Вскоре «великолепная семерка» на двух машинах отправилась на железнодорожную станцию, которая находилась в 40 километрах от нашего села. Поздно вечером мы прибыли на станцию и открыли вагон с цементом. Энтузиазм исчез, как только мы увидели, что цемент насыпью. Застелив низ кузова брезентом, мы приступили к работе. Кто-то разумно предложил снять верхнюю одежду. Уже глубокой ночью, загрузив две машины, мы отправились в обратный путь, устроившись в кузове на верху брезента, обдуваемые ветром и цементной пылью. Тем временем вся наша рота обитала и ночевала в большом уютном сарае, где были сколочены деревянные нары и набиты соломой матрасы. Видимо, начальство считало, что именно так надо готовить будущих капитанов дальнего плавания. По-быстрому помывшись в темноте у колодца, мы с радостью завалились спать. Лично я проснулся от хохота однокурсников. Открыв глаза, я увидел одного из нашей «цементной бригады» и тоже от души рассмеялся. Все мы представляли собой дешевую скульптурную группу из парка отдыха трудящихся. Однако вскоре наше веселье закончилось, так как появившийся председатель колхоза снова любезно предложил нашей бригаде разгрузить машины с цементом. В этот раз в качестве вознаграждения предлагалась хорошая баня и сытный обед, а вот бесконечная уборка кукурузы меня достала вконец.

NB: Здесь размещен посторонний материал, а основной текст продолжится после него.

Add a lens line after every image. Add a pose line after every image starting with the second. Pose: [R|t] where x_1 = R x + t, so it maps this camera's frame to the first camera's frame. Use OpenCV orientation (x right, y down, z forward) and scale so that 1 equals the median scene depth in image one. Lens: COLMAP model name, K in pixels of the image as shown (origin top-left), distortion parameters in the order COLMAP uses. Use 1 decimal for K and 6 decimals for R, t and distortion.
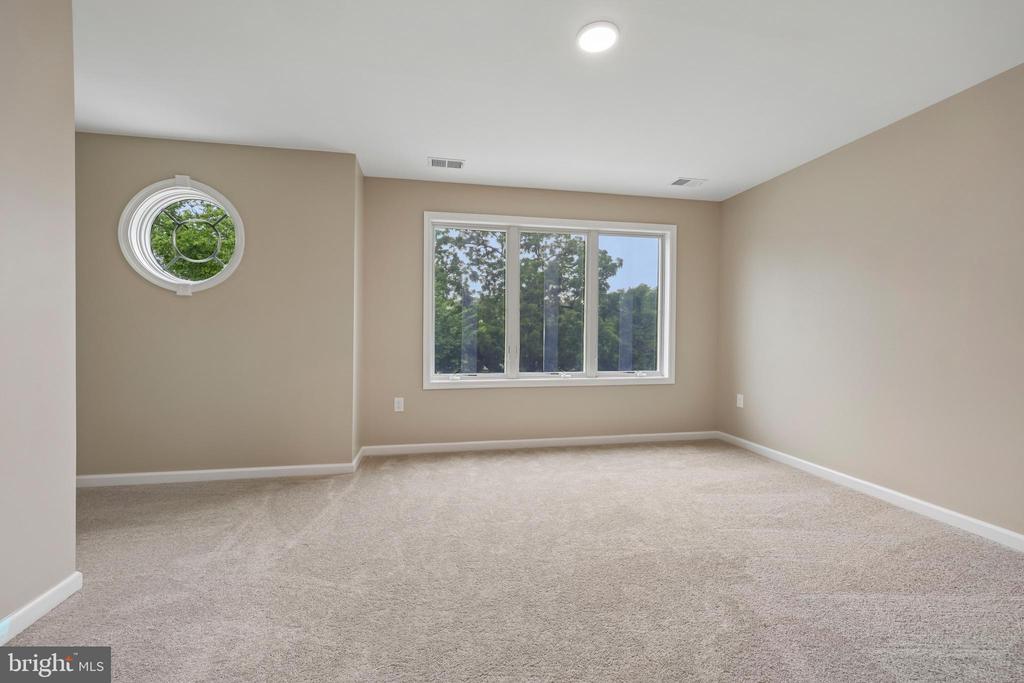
lens RADIAL K [[412.1, 0, 514.8], [0, 412.1, 338.1], [0, 0, 1]] dist [0.003911, 0.000478]
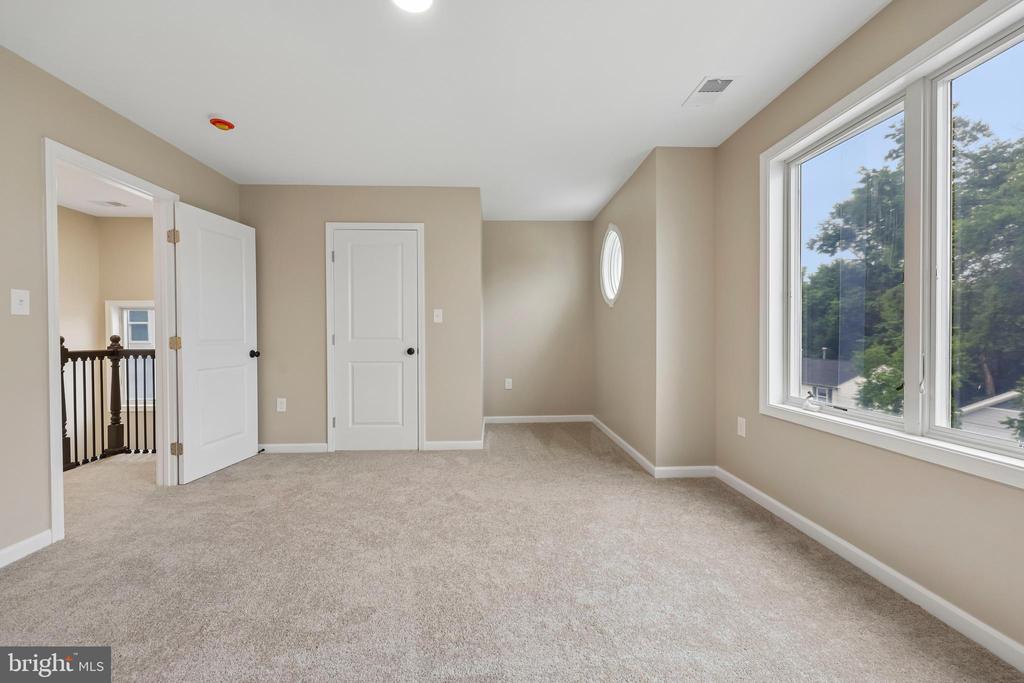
lens RADIAL K [[412.1, 0, 506.3], [0, 412.1, 334.4], [0, 0, 1]] dist [0.003911, 0.000478]
pose [[-0.162267, -0.003851, -0.986739, 0.511938], [-0.002751, 0.999990, -0.003450, -0.002426], [0.986743, 0.002154, -0.162276, 0.675188]]
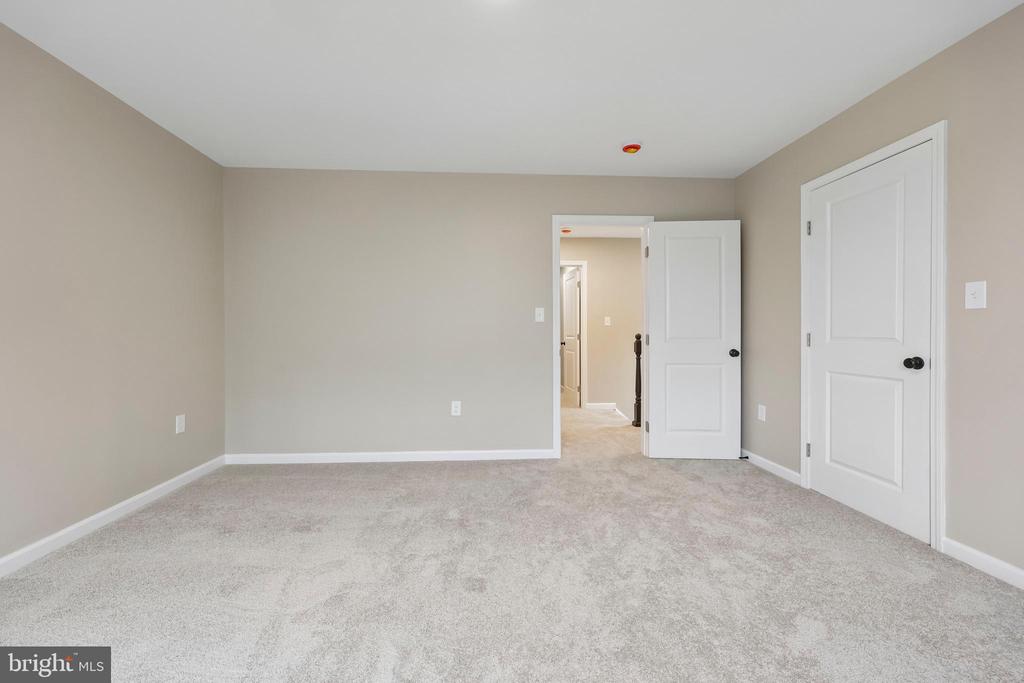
lens RADIAL K [[412.1, 0, 511.8], [0, 412.1, 339.9], [0, 0, 1]] dist [0.003911, 0.000478]
pose [[-0.992913, -0.004391, 0.118763, 0.036842], [-0.001921, 0.999780, 0.020897, -0.006255], [-0.118829, 0.020521, -0.992703, 0.908665]]
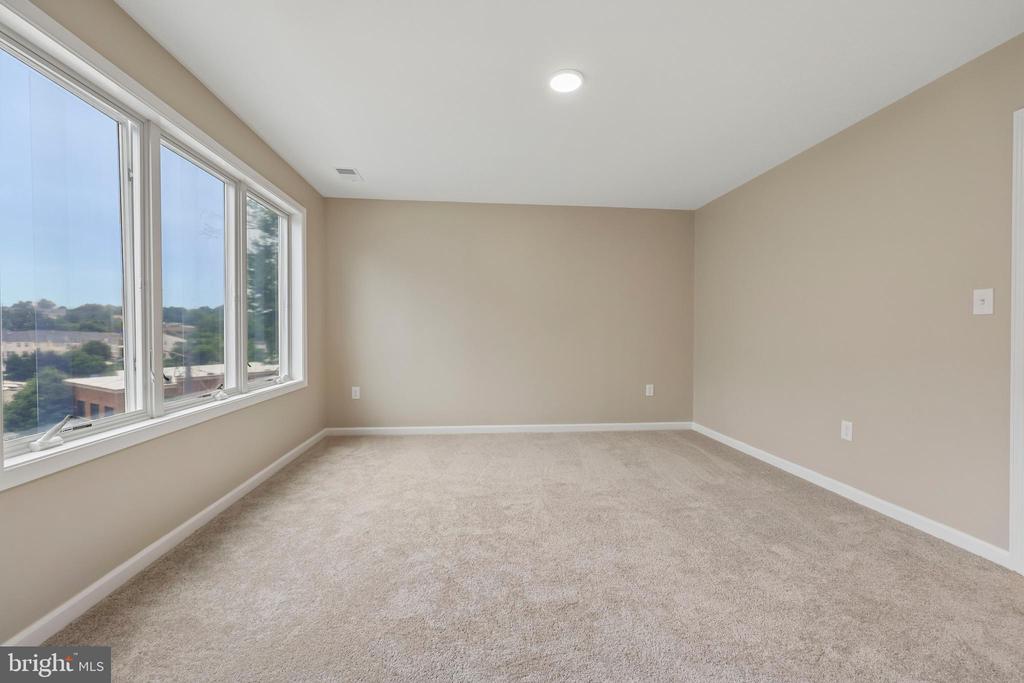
lens RADIAL K [[412.1, 0, 506.5], [0, 412.1, 339.0], [0, 0, 1]] dist [0.003911, 0.000478]
pose [[0.096890, -0.018970, 0.995114, -0.506030], [0.003248, 0.999819, 0.018743, -0.007898], [-0.995290, 0.001416, 0.096934, 0.527848]]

К концу нашей уборочной кампании я совершил еще один авантюрный ход. Собранную кукурузу колхозники на подводах вывозили с тока в амбары, которые находились в селе. В один из дней ездовой на току выпил лишнего и был не в состоянии двигаться. Естественно, стал вопрос, кто же будет управлять лошадьми. К тому времени я лошадей видел редко, да и то пару раз у бабушки в деревне. Откуда у меня хватило наглости и самоуверенности предложить себя в качестве возницы, я до сих пор не могу понять. Можно лишь объяснить это безудержным желанием убраться прочь с кукурузного поля с должным на то основанием. Спасло меня от позора то, что лошади были умные. Они хорошо знали дорогу с тока до амбара и преспокойно дошли самостоятельно. Правда пару раз та лошадь, что была поумнее, все же поворачивала голову и пристально смотрела на меня. Наконец-то колхозная эпопея закончилась.
Мы вернулись в «экипаж», и начались учебные будни, но наряды и хозяйственные работы по-прежнему не прекращались. Дорога от «экипажа» до учебных корпусов не была близкой, да еще и надо было подниматься на возвышенность по извилистой лестнице. Потом мы возвращались назад в «экипаж» на трапезу и снова топали в «учебку» на самоподготовку. Не зря кто-то из наших назвал нас «бурсаками». Когда эта черная масса бушлатов и шинелей взбиралась по лестнице, то зрелище было весьма грустным, и кто-то из курсантов решил повеселить остальных «бурсаков». Вероятно, ночью на стене лестницы он написал белой краской знаменитые слова классика марксизма: «В науке нет широкой столбовой дороги, и только тот достигнет сияющих ее вершин, кто неустанно карабкается вверх по каменистым ее тропам». По-моему, все же выражение Маркса было написано не до конца: или краски не хватило, или времени. Руководство и замполит шутку не оценили, и вскоре группу курсантов отправили на хозяйственные работы, чтобы закрасить эту надпись. После первой сессии наши рады поредели. Не все видели романтику в солдафонской муштре, высшей математике и дисциплинах высшей школы.
Однако лично мне в то время был преподнесен прекрасный урок человеческой доброты и милосердия. А дело было так. В 1961 году зима была лютой, и наряды, которые приходилось нести на улице, были серьезным испытанием на выносливость.
Однажды я заступил в наряд у ворот учебного корпуса. Холод был собачий. Правда, на такой случай выдавали теплые тулупы, но ноги в ботинках замерзали очень быстро. До сих пор не понимаю, почему в таких условиях не было частой сменяемости вахтенных. Я стоял у ворот, совершенно окаменевший в ожидании, когда меня заменят. В здании учебного корпуса на первом этаже находились буфет и кухня с запахом горячей пищи, сводившим меня с ума. А лет мне тогда было лишь семнадцать. Через окна кухни меня заметила повариха. Приоткрыв дверь, она сказала буквально следующее: «Курсантик, а не хочешь ли ты борща? А то совсем околеешь!» Помню, что я что-то пролепетал типа того, что у меня денег нет, но добрая повариха лишь махнула рукой. Через минуту, обжигая губы, я уже глотал этот борщ. Он казался мне самым вкусным на свете. Доброта и милосердие этой женщины запомнились на всю жизнь.